- Kamalpur Location in Uttar Pradesh, India
- Coordinates: 27°01′59″N 79°55′46″E﻿ / ﻿27.03311°N 79.92946°E
- Country: India
- State: Uttar Pradesh
- District: Mainpuri
- Tehsil: Karhal

Area
- • Total: 2.225 km^{2} (0.859 sq mi)

Population (2011)
- • Total: 698
- • Density: 314/km^{2} (812/sq mi)
- Time zone: UTC+5:30 (IST)

= Kamalpur, Karhal =

Village in Uttar Pradesh, India

Kamalpur is a village in Karhal block of Mainpuri district, Uttar Pradesh, India. As of 2011, it had a population of 698, in 114 households.

== Demographics ==
As of 2011, Kamalpur had a population of 698, in 114 households. This population was 54.6% male (381) and 45.4% female (317). The 0-6 age group numbered 121 (67 male and 54 female), or 17.3% of the total population. 109 residents were members of Scheduled Castes, or 15.6% of the total.

The 1981 census recorded Kamalpur as having a population of 375 people, in 67 households.

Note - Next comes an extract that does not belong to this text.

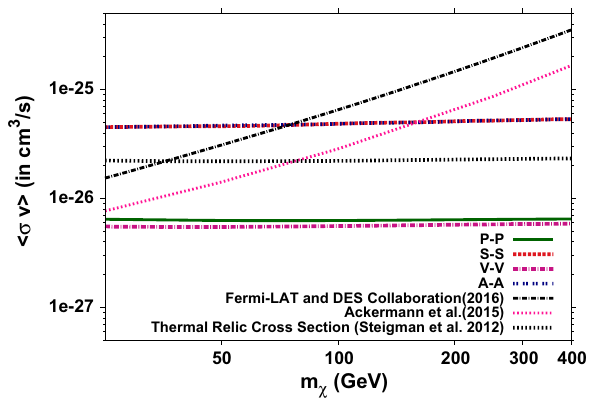
Fig. 3 The variation of the thermal averaged DM annihilation cross sections versus the leptophilic DM mass m χ . The cross sections are computed using the upper limit on Λ obtained from the relic density curves in Fig. 1 corresponding to the flavour-universal couplings for = α l = α l = α l = 1. These are compared DM with leptons α l PP SS VV AA with the median of the thermal averaged DM annihilation cross section derived from a combined analysis of the nominal target sample for the τ + τ − channel assuming a 100% branching fraction [19,20]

The 1961 census recorded Kamalpur as comprising 1 hamlet, with a total population of 260 people (146 male and 114 female), in 42 households and 37 physical houses. The area of the village was given as 574 acres.

== Infrastructure ==
As of 2011, Kamalpur had 1 primary school; it did not have any healthcare facilities. Drinking water was provided by hand pump and tube well; there were no public toilets. The village had no post office or public library; there was at least some access to electricity for all purposes. Streets were made of both kachcha and pakka materials.